» INSTRUCTIONS TO FOLLOW
As the lines appear below, please set them down exactly, starting at the first and finishing with the one containing "right hip: (205, 384)".

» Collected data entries
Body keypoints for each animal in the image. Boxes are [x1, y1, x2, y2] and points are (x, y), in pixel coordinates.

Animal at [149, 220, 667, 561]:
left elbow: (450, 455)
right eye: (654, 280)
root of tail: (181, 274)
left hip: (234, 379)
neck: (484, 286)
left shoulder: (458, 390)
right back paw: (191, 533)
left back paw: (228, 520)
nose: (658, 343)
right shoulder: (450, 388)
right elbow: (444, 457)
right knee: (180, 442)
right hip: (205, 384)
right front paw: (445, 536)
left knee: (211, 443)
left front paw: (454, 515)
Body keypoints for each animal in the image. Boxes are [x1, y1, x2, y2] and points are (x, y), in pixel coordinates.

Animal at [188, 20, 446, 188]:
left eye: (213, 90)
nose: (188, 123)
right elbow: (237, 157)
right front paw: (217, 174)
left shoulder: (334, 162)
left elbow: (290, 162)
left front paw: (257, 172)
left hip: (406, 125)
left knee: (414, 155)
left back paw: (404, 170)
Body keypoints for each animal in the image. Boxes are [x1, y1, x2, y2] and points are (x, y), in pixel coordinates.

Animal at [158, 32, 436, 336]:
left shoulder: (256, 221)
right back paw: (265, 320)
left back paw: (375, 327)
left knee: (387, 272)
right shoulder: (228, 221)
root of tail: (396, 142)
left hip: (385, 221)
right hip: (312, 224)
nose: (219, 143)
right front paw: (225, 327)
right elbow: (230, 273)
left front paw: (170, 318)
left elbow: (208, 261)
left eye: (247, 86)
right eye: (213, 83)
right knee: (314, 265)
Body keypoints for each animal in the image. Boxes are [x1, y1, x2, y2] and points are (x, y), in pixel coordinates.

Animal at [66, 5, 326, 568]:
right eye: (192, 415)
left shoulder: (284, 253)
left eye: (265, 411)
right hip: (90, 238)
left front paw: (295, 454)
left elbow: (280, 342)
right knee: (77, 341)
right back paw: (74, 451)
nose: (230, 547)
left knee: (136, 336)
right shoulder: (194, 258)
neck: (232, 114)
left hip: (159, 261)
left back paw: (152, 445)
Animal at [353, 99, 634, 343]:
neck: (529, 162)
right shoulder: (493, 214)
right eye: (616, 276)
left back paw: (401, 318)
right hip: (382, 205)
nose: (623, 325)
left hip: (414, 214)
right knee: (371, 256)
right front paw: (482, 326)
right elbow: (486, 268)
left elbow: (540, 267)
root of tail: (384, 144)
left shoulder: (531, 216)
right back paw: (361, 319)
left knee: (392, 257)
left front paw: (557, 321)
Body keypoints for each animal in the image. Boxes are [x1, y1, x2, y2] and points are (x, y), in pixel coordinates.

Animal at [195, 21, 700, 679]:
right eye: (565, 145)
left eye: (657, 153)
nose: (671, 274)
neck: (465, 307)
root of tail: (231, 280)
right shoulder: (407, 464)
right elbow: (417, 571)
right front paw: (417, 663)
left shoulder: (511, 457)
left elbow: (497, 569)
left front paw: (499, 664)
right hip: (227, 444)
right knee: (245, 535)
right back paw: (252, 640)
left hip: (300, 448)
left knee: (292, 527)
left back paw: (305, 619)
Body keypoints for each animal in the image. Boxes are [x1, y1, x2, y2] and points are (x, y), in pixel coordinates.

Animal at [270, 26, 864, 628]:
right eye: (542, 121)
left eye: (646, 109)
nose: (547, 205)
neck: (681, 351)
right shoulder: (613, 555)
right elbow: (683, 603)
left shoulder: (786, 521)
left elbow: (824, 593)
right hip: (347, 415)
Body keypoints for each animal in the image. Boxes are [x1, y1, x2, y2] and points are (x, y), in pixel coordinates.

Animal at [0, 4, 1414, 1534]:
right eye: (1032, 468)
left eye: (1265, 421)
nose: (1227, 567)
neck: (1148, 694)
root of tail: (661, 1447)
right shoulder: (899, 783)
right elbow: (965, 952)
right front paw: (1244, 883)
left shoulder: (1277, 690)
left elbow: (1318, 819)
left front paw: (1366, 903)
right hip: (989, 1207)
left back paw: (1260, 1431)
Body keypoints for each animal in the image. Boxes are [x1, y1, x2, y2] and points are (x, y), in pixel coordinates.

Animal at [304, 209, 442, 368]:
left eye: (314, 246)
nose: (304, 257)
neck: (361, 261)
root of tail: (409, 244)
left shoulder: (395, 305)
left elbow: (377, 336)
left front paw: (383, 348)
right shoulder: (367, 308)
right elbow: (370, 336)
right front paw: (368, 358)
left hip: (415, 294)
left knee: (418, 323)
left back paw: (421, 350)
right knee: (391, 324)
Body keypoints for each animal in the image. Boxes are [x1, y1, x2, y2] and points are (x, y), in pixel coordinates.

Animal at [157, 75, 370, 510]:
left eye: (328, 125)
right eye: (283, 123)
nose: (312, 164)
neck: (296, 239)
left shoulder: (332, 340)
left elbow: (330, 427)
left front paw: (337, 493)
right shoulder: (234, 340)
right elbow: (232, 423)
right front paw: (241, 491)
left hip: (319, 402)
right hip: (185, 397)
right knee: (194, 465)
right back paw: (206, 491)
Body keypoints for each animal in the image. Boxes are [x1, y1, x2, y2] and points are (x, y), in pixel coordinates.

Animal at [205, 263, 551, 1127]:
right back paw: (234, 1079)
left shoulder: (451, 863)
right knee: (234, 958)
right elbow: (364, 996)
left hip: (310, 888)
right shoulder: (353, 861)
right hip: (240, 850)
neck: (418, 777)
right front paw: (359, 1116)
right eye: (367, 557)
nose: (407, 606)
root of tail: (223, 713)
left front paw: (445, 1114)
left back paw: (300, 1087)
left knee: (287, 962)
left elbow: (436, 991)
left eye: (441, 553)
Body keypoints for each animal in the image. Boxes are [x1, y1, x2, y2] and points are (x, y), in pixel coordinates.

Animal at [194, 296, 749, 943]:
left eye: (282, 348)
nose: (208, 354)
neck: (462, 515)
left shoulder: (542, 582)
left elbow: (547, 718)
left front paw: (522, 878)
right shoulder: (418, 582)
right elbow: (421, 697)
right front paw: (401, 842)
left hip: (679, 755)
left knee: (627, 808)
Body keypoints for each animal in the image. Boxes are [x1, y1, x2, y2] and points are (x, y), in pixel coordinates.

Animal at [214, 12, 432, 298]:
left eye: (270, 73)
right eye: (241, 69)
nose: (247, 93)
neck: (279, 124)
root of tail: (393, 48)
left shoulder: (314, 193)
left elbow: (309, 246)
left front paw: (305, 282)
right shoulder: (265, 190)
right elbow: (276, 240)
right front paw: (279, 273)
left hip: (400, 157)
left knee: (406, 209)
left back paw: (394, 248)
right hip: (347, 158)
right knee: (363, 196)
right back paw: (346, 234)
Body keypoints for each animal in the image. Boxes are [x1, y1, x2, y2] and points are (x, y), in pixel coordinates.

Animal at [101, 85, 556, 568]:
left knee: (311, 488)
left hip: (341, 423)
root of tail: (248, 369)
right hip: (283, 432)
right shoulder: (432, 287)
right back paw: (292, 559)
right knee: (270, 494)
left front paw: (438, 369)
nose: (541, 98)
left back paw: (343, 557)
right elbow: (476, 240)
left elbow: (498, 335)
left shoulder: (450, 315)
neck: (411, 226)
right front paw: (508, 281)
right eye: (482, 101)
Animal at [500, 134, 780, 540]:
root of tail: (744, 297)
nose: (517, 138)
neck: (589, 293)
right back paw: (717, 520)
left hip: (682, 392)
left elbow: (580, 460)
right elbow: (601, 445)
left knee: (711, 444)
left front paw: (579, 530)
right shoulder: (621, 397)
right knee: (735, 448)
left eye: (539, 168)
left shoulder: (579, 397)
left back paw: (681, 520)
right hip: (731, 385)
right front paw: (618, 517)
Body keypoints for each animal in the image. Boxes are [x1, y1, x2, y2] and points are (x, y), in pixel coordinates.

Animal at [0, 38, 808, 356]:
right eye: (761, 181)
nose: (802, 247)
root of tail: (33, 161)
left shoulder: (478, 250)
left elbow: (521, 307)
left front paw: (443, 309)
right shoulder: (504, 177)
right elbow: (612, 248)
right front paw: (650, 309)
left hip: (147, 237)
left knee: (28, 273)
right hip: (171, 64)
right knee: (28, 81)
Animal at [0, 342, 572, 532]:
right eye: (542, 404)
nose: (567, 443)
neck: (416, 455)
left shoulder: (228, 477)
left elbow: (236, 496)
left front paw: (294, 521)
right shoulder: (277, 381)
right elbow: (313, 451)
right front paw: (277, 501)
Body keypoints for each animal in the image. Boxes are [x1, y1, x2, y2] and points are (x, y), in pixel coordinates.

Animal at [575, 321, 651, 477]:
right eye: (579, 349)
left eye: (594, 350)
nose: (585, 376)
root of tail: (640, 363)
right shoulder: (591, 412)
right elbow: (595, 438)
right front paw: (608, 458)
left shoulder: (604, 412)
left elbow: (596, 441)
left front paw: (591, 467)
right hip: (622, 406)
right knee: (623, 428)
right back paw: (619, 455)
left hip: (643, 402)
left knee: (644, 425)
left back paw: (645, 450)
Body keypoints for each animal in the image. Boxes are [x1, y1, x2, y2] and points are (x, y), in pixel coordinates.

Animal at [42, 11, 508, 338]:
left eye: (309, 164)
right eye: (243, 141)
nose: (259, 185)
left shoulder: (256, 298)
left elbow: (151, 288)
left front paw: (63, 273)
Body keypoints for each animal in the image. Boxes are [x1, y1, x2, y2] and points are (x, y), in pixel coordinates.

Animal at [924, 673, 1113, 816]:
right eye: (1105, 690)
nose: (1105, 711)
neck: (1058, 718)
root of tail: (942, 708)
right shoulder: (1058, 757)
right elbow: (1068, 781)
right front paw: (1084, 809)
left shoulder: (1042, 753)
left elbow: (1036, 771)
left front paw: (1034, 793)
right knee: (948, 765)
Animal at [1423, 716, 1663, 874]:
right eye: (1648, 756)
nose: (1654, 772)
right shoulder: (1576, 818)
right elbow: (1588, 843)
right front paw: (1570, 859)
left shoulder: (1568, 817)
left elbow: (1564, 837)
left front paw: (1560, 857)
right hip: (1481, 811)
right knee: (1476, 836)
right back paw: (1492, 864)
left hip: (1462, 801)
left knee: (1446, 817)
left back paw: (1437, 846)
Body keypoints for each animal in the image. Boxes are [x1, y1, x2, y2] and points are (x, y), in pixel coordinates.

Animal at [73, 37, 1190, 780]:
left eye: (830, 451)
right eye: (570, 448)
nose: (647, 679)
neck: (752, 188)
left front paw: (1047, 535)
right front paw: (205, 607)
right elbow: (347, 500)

» RESULT OF THE TASK
Body keypoints for each animal in the image. Boxes are [x1, y1, x2, y2] and points are (x, y), in pixel coordinates.

Animal at [149, 220, 667, 561]:
left elbow: (450, 455)
right eye: (654, 280)
root of tail: (181, 274)
left hip: (234, 379)
neck: (484, 286)
left shoulder: (458, 390)
right back paw: (191, 533)
left back paw: (228, 520)
nose: (658, 343)
right shoulder: (450, 388)
right elbow: (444, 457)
right knee: (180, 442)
right hip: (205, 384)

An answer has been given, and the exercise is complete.